Effective velocity distribution in an atom gravimeter: effect of the convolution with the response of the detection

TL;DR

This paper investigates how the detection response affects the effective velocity distribution of atoms in a free-fall gravimeter, revealing asymmetries that influence bias averaging due to Coriolis acceleration.

Contribution

It provides a detailed analysis of the convolution effect of detection response on the velocity distribution, enhancing understanding of bias effects in atom gravimeters.

Findings

Detection response causes asymmetry in effective velocity distribution.

Initial atomic sample position influences velocity distribution asymmetry.

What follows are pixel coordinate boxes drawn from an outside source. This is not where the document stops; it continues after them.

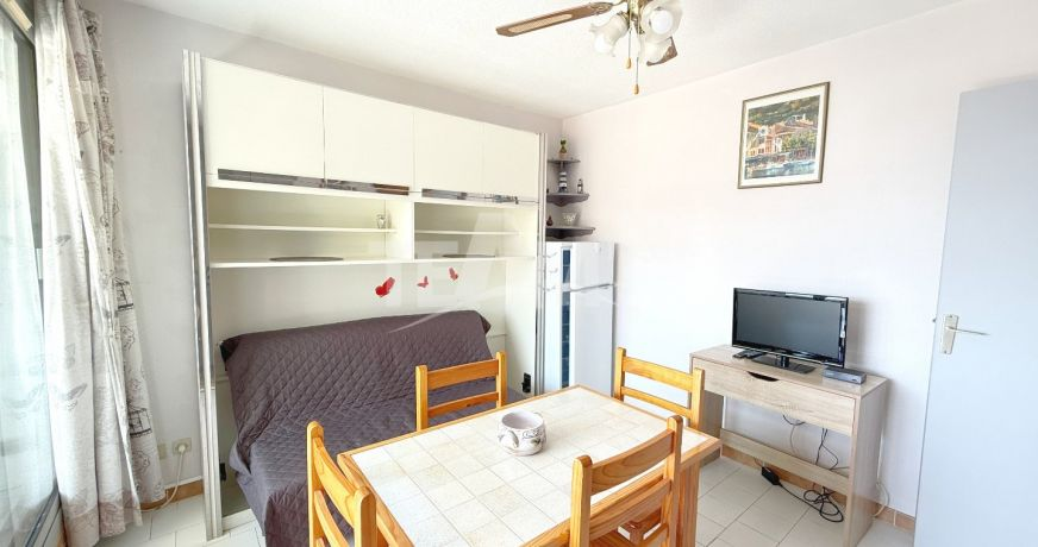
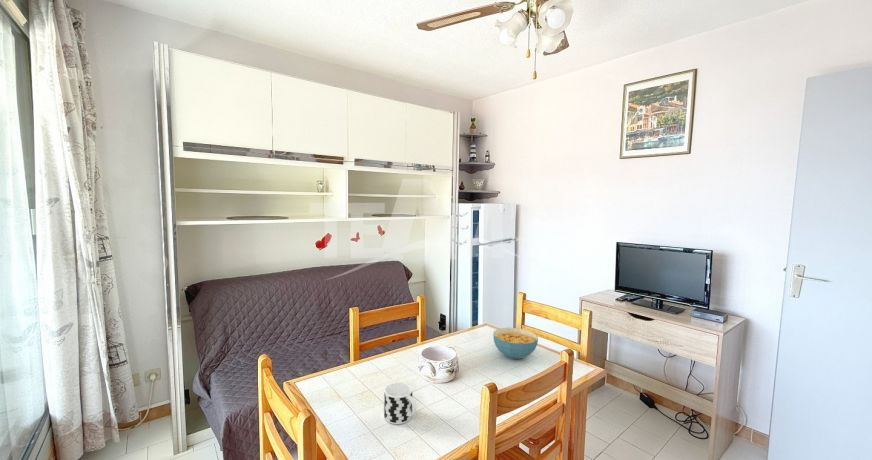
+ cereal bowl [492,327,539,360]
+ cup [383,381,417,425]
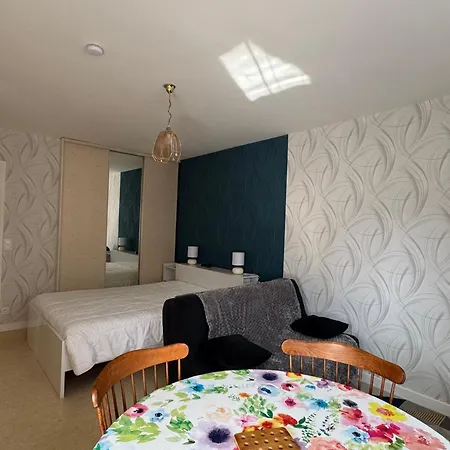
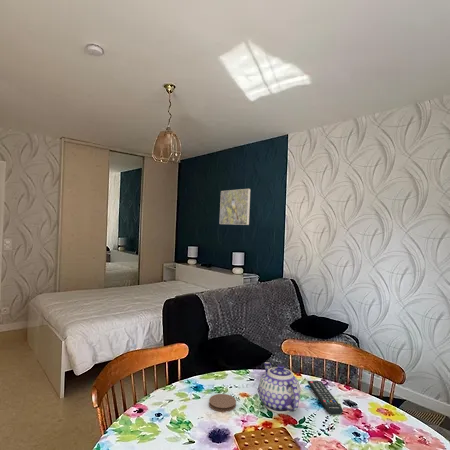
+ coaster [208,393,237,413]
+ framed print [219,188,251,226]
+ teapot [258,361,301,414]
+ remote control [307,380,344,416]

Convolution with detection significantly impacts Coriolis bias averaging.

Abstract

We present here a detailed study of the influence of the transverse motion of the atoms in a free-fall gravimeter. By implementing Raman selection in the horizontal directions at the beginning of the atoms free fall, we characterize the effective velocity distribution, ie the velocity distribution of the detected atom, as a function of the laser cooling and trapping parameters. In particular, we show that the response of the detection induces a pronounced asymetry of this effective velocity distribution that depends not only on the imbalance between molasses beams but also on the initial position of the displaced atomic sample. This convolution with the detection has a strong influence on the averaging of the bias due to Coriolis acceleration. The present study allows a fairly good understanding of results previously published in {\it Louchet-Chauvet et al., NJP 13, 065025 (2011)}, where the mean phase shift due to Coriolis acceleration was found to have a sign different from expected.